Written by: LondonAge Desk | 01 Jun 2024, 09:01 AM
Chokher Bali by Rabindranath Tagore feels like a quiet symphony of love, resentment, and a heap of unfulfilled longing.
To put it in Humayun Ahmed’s words, the story is about a few people—their small joys, gentle jealousy, and silent loves—caught in an emotional tangle. Nothing is overtly dramatic, yet everything runs deep.
Binodini is intelligent and beautiful, but loneliness stands like a thorn in her destiny. The people around her fail to truly understand her—much like rain that falls, yet no one notices whose skin feels cold from it. Mahendra, Ashalata—they are all ordinary people, but the emotions they carry are anything but ordinary. No one fully attains another, and no one completely loses another either.

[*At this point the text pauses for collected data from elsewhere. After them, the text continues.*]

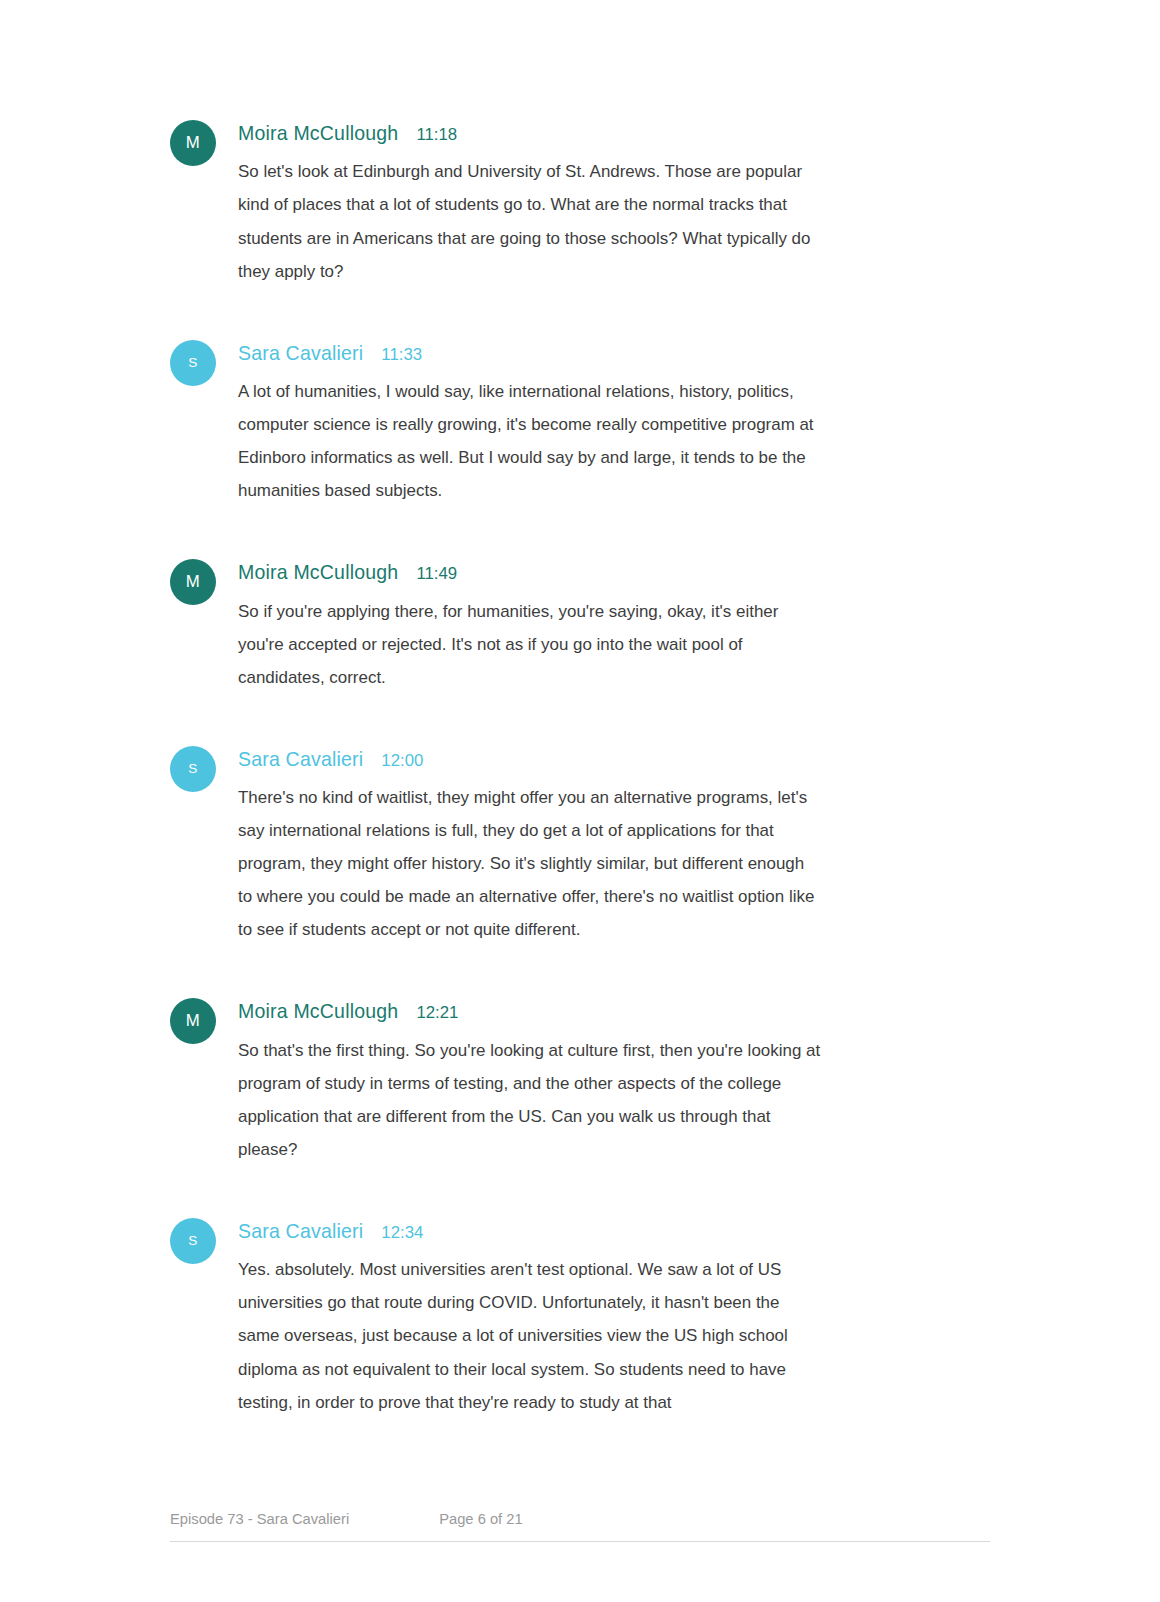M
Moira McCullough 11:18
So let's look at Edinburgh and University of St. Andrews. Those are popular kind of places that a lot of students go to. What are the normal tracks that students are in Americans that are going to those schools? What typically do they apply to?
S
Sara Cavalieri 11:33
A lot of humanities, I would say, like international relations, history, politics, computer science is really growing, it's become really competitive program at Edinboro informatics as well. But I would say by and large, it tends to be the humanities based subjects.
M
Moira McCullough 11:49
So if you're applying there, for humanities, you're saying, okay, it's either you're accepted or rejected. It's not as if you go into the wait pool of candidates, correct.
S
Sara Cavalieri 12:00
There's no kind of waitlist, they might offer you an alternative programs, let's say international relations is full, they do get a lot of applications for that program, they might offer history. So it's slightly similar, but different enough to where you could be made an alternative offer, there's no waitlist option like to see if students accept or not quite different.
M
Moira McCullough 12:21
So that's the first thing. So you're looking at culture first, then you're looking at program of study in terms of testing, and the other aspects of the college application that are different from the US. Can you walk us through that please?
S
Sara Cavalieri 12:34
Yes. absolutely. Most universities aren't test optional. We saw a lot of US universities go that route during COVID. Unfortunately, it hasn't been the same overseas, just because a lot of universities view the US high school diploma as not equivalent to their local system. So students need to have testing, in order to prove that they're ready to study at that
Episode 73 - Sara Cavalieri Page 6 of 21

In a Humayun Ahmed–like reflection, while reading this story one feels—
each of us has a Binodini in our lives.
Someone we wanted, but could not have.
And that unattainable person remains in a corner of the heart—like grit in the eye.
In the end, Rabindranath seems to whisper:
“Such a strange thing is the human mind,
where love exists, there too exists burning pain.”
So Chokher Bali is not merely a novel;
it is a mirror of the human heart—
reflecting the eternal play of love and incompleteness.